Progress in CO₂ foam performance relies on integrating interfacial strengthening, rheological control, and dynamic stability. Gaining deeper insight into structure–function relationships between nanomaterials and CO₂ foams, along with optimizing interactions among surfactants and polymers, offers promising pathways to enhance the long-term stability and environmental adaptability of CO₂ foams under complex geological conditions [22]. CO₂ nanobubbles exhibit exceptional mass-transfer efficiency and unique energy characteristics. In addition to accelerating carbonation kinetics, these nanobubbles facilitate the dissolution of mineral components in reservoir rocks, releasing cations such as calcium and magnesium. These ions subsequently combine with carbonate species to form valuable precipitates, including calcium carbonate and magnesium carbonate, which significantly improve both the efficiency and long-term security of CO₂ sequestration.
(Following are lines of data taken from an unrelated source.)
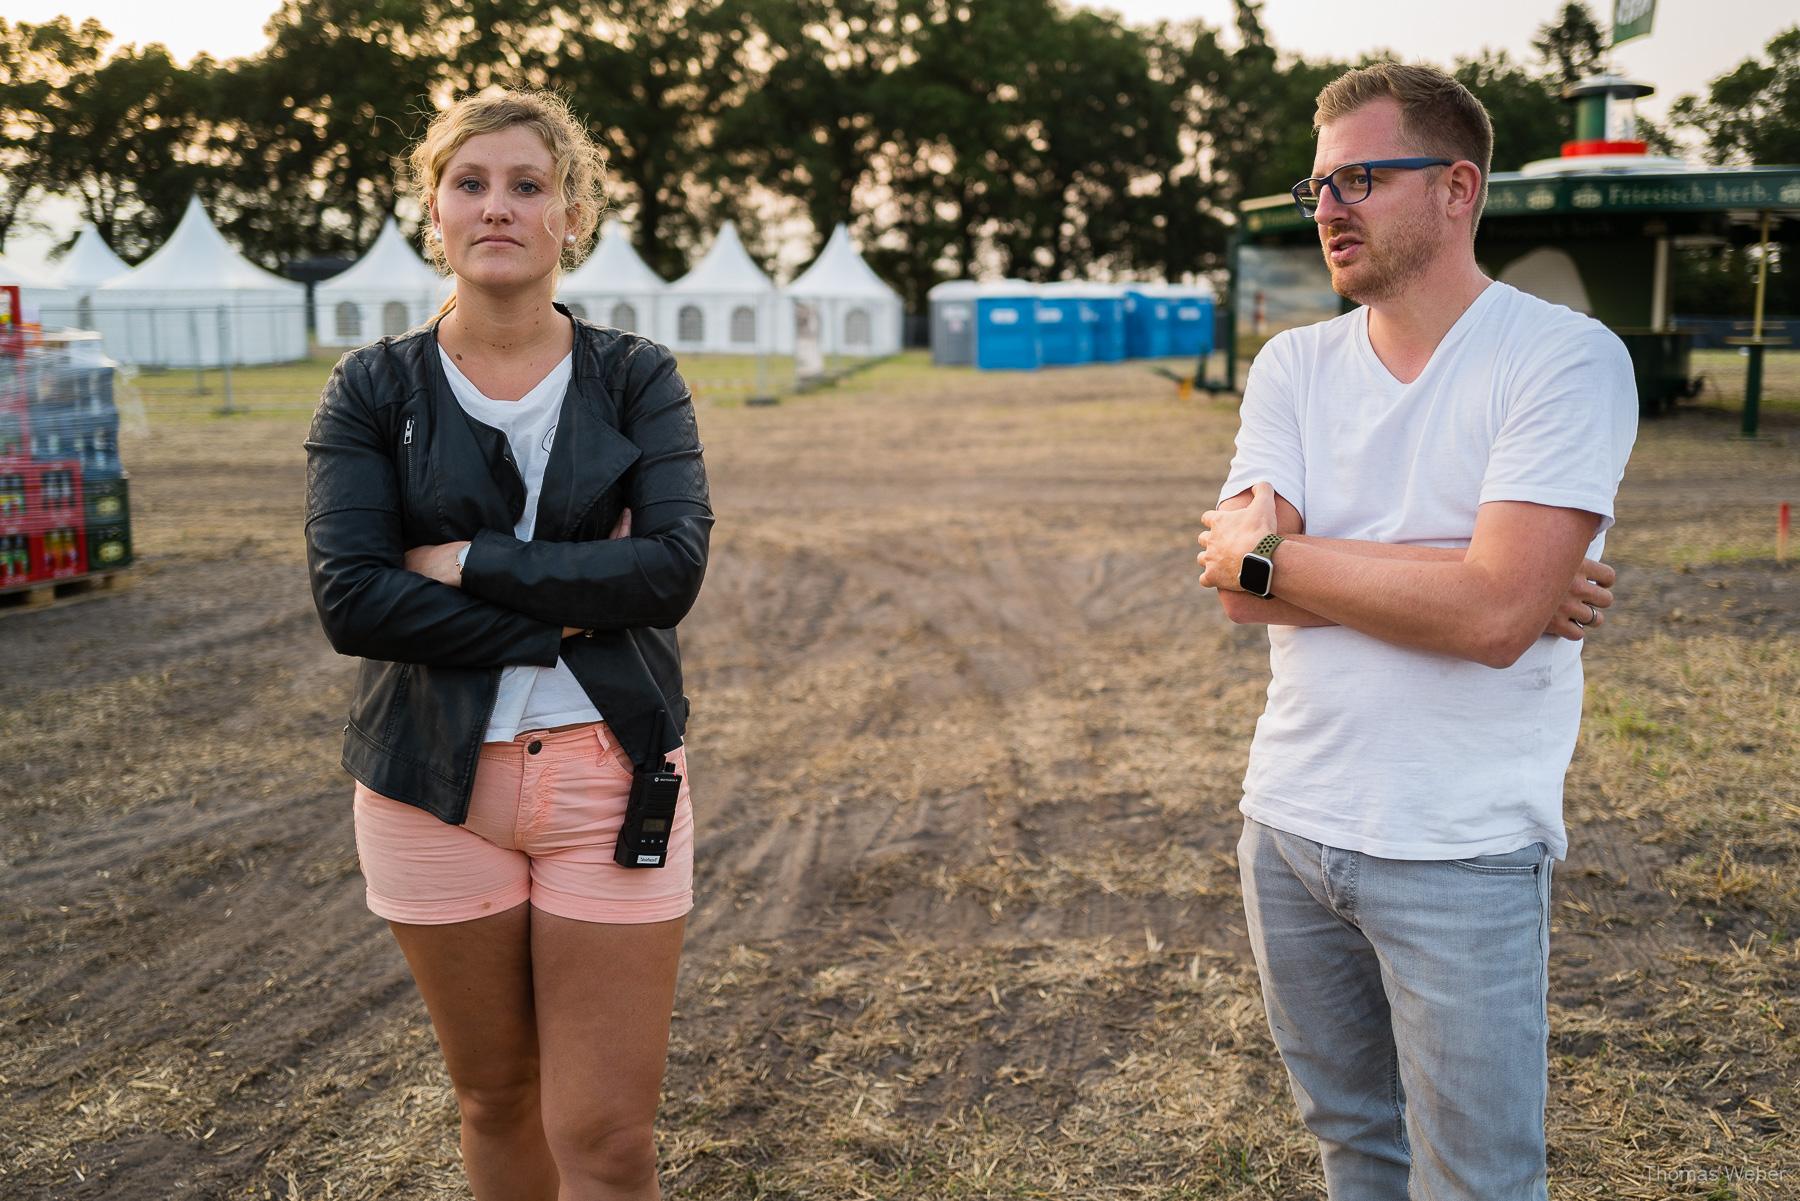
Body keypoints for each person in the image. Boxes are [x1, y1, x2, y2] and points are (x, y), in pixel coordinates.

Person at [1196, 64, 1637, 1199]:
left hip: (1462, 849)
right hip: (1288, 825)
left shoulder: (1563, 356)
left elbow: (1493, 621)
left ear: (1455, 187)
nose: (1329, 206)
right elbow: (1236, 583)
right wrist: (1472, 567)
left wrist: (1495, 586)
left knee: (1477, 1180)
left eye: (1359, 177)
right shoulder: (1293, 363)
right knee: (1355, 1149)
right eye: (1318, 185)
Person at [304, 89, 711, 1201]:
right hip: (427, 785)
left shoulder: (637, 379)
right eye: (471, 183)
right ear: (433, 210)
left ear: (570, 214)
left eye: (528, 185)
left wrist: (470, 562)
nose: (499, 207)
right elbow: (354, 602)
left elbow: (671, 572)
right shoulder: (372, 389)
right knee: (494, 1100)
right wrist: (583, 600)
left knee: (609, 1137)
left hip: (610, 775)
The strong compatibility between CO₂ nanobubbles and CO₂-adaptive materials establishes this combination as a highly promising research direction in colloid and interface science. Key scientific challenges that need to be addressed to advance large-scale geological CO₂ utilization and ensure long-term sequestration include enhancing the durability of CO₂ nanobubbles in demanding interfacial environments, fully utilizing the responsive characteristics and high tolerance to temperature and salinity of CO₂-adaptive materials, and clarifying the reaction mechanisms through which reactive free radicals generated during nanobubble collapse interact with CO₂ to produce novel reactive species.

CO₂ fracturing improves reservoir stimulation by lowering rock-breaking pressure, expanding fractures, maintaining flow channels, and enhancing flowback. Techniques include dry fracturing, supercritical fracturing, and energy-enhanced fracturing [23,24]. In this system, VES forms a temperature- and CO₂ responsive reversible network. CO₂ thickeners work with perfluorinated surfactants to create a high-performance foam fracturing fluid. Nano-mineralization enables in-situ CO₂ stabilization and long-term sequestration. Key breakthroughs include: stable fluid viscosity under high-temperature and high-shear conditions; significantly reduced interfacial tension via optimized CO₂-adaptive foams for efficient flowback; and accelerated sequestration reactions through nano-mineralization. Current research focuses on VES resistant to 150 °C, molecular optimization of CO₂ thickeners, and digital monitoring of sequestration. As carbon neutrality advances, this system is expected to redefine unconventional resource development, offering a low-carbon, multifunctional model for the oil and gas industry's green transition.

CO₂ geological utilization and sequestration will rely on adaptive materials like CO₂ responsive gels, foams, nanobubbles, and thickeners to integrate energy development, resource use, and carbon management. These technologies will support global carbon neutrality strategies [25]. To address high-temperature and high-salinity reservoirs, there is a need to develop robust CO₂-responsive materials and advanced nanobubble-based extraction and sequestration methods. Establishing an integrated engineering approach combining fracturing [26], displacement, and sequestration will enhance synergies between oil production and carbon storage. Ensuring long-term sequestration safety requires improved monitoring and control of chemical and geomechanical behaviors. Integrating CCUS with hydrogen, geothermal, and other low-carbon energy systems is key to systemic decarbonization. Through multidisciplinary collaboration and system optimization, CCUS will drive the energy sector toward a carbon neutral future.